Render the text lines from all the entries below as one numbered list, skipping any blank lines. Leave out the pictures.
-=-=-
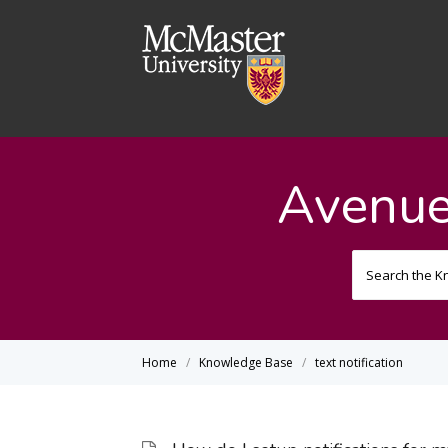
Avenue
Home
Knowledge Base
text notification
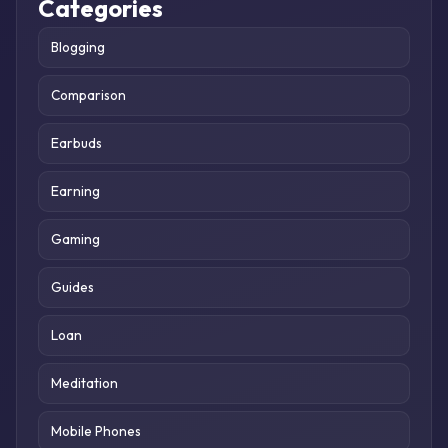
Categories
Blogging
Comparison
Earbuds
Earning
Gaming
Guides
Loan
Meditation
Mobile Phones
-=-=-
RESULT:
1. Avenue
2. Home
3. Knowledge Base
4. text notification
5. Categories
6. Blogging
7. Comparison
8. Earbuds
9. Earning
10. Gaming
11. Guides
12. Loan
13. Meditation
14. Mobile Phones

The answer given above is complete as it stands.